Omit every image, and transcribe the remaining entries exactly as given.

[Entries shown]

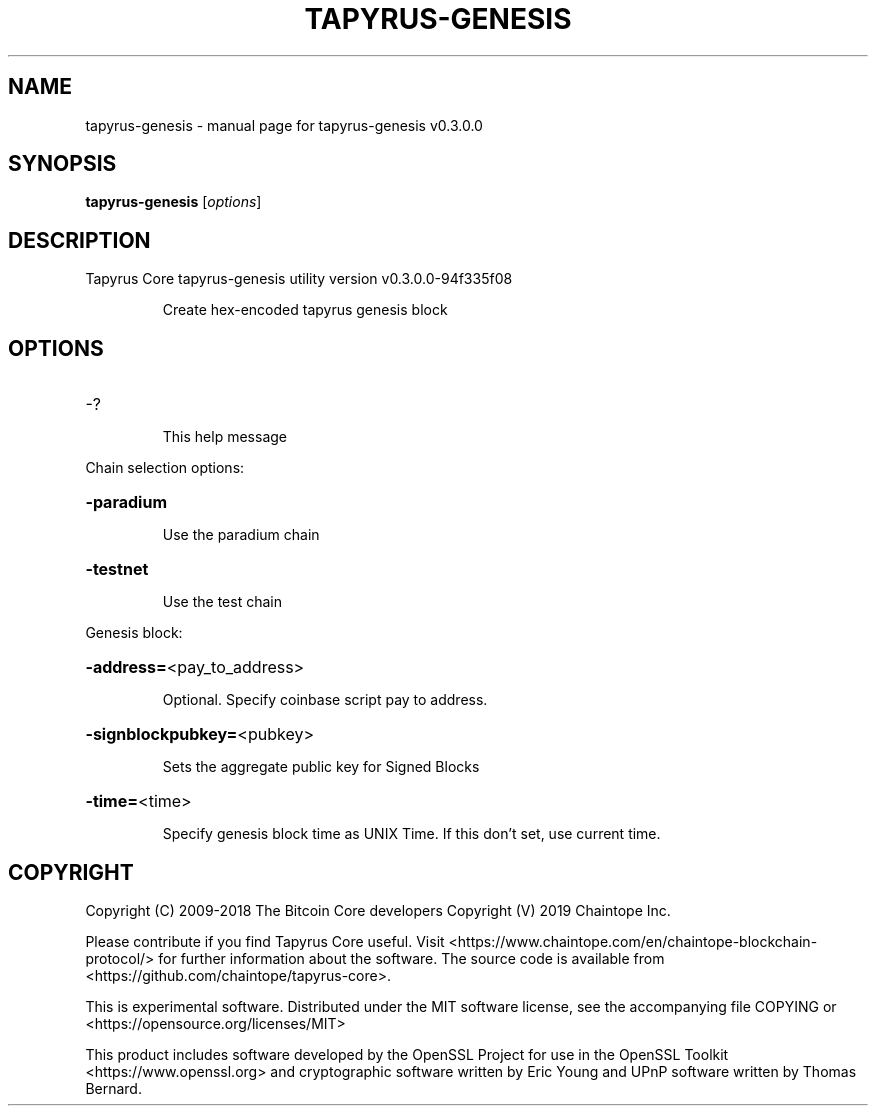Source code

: .\" DO NOT MODIFY THIS FILE!  It was generated by help2man 1.47.11.
.TH TAPYRUS-GENESIS "1" "December 2019" "tapyrus-genesis v0.3.0.0" "User Commands"
.SH NAME
tapyrus-genesis \- manual page for tapyrus-genesis v0.3.0.0
.SH SYNOPSIS
.B tapyrus-genesis
[\fI\,options\/\fR]
.SH DESCRIPTION
Tapyrus Core tapyrus\-genesis utility version v0.3.0.0\-94f335f08
.IP
Create hex\-encoded tapyrus genesis block
.SH OPTIONS
.HP
\-?
.IP
This help message
.PP
Chain selection options:
.HP
\fB\-paradium\fR
.IP
Use the paradium chain
.HP
\fB\-testnet\fR
.IP
Use the test chain
.PP
Genesis block:
.HP
\fB\-address=\fR<pay_to_address>
.IP
Optional. Specify coinbase script pay to address.
.HP
\fB\-signblockpubkey=\fR<pubkey>
.IP
Sets the aggregate public key for Signed Blocks
.HP
\fB\-time=\fR<time>
.IP
Specify genesis block time as UNIX Time. If this don't set, use current
time.
.SH COPYRIGHT
Copyright (C) 2009-2018 The Bitcoin Core developers
Copyright (V) 2019 Chaintope Inc.

Please contribute if you find Tapyrus Core useful. Visit
<https://www.chaintope.com/en/chaintope-blockchain-protocol/> for further information about the software.
The source code is available from <https://github.com/chaintope/tapyrus-core>.

This is experimental software.
Distributed under the MIT software license, see the accompanying file COPYING
or <https://opensource.org/licenses/MIT>

This product includes software developed by the OpenSSL Project for use in the
OpenSSL Toolkit <https://www.openssl.org> and cryptographic software written by
Eric Young and UPnP software written by Thomas Bernard.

[/Entries shown]

__Task response__
Source code

: .\" DO NOT MODIFY THIS FILE!  It was generated by help2man 1.47.11.
.TH TAPYRUS-GENESIS "1" "December 2019" "tapyrus-genesis v0.3.0.0" "User Commands"
.SH NAME
tapyrus-genesis \- manual page for tapyrus-genesis v0.3.0.0
.SH SYNOPSIS
.B tapyrus-genesis
[\fI\,options\/\fR]
.SH DESCRIPTION
Tapyrus Core tapyrus\-genesis utility version v0.3.0.0\-94f335f08
.IP
Create hex\-encoded tapyrus genesis block
.SH OPTIONS
.HP
\-?
.IP
This help message
.PP
Chain selection options:
.HP
\fB\-paradium\fR
.IP
Use the paradium chain
.HP
\fB\-testnet\fR
.IP
Use the test chain
.PP
Genesis block:
.HP
\fB\-address=\fR<pay_to_address>
.IP
Optional. Specify coinbase script pay to address.
.HP
\fB\-signblockpubkey=\fR<pubkey>
.IP
Sets the aggregate public key for Signed Blocks
.HP
\fB\-time=\fR<time>
.IP
Specify genesis block time as UNIX Time. If this don't set, use current
time.
.SH COPYRIGHT
Copyright (C) 2009-2018 The Bitcoin Core developers
Copyright (V) 2019 Chaintope Inc.

Please contribute if you find Tapyrus Core useful. Visit
<https://www.chaintope.com/en/chaintope-blockchain-protocol/> for further information about the software.
The source code is available from <https://github.com/chaintope/tapyrus-core>.

This is experimental software.
Distributed under the MIT software license, see the accompanying file COPYING
or <https://opensource.org/licenses/MIT>

This product includes software developed by the OpenSSL Project for use in the
OpenSSL Toolkit <https://www.openssl.org> and cryptographic software written by
Eric Young and UPnP software written by Thomas Bernard.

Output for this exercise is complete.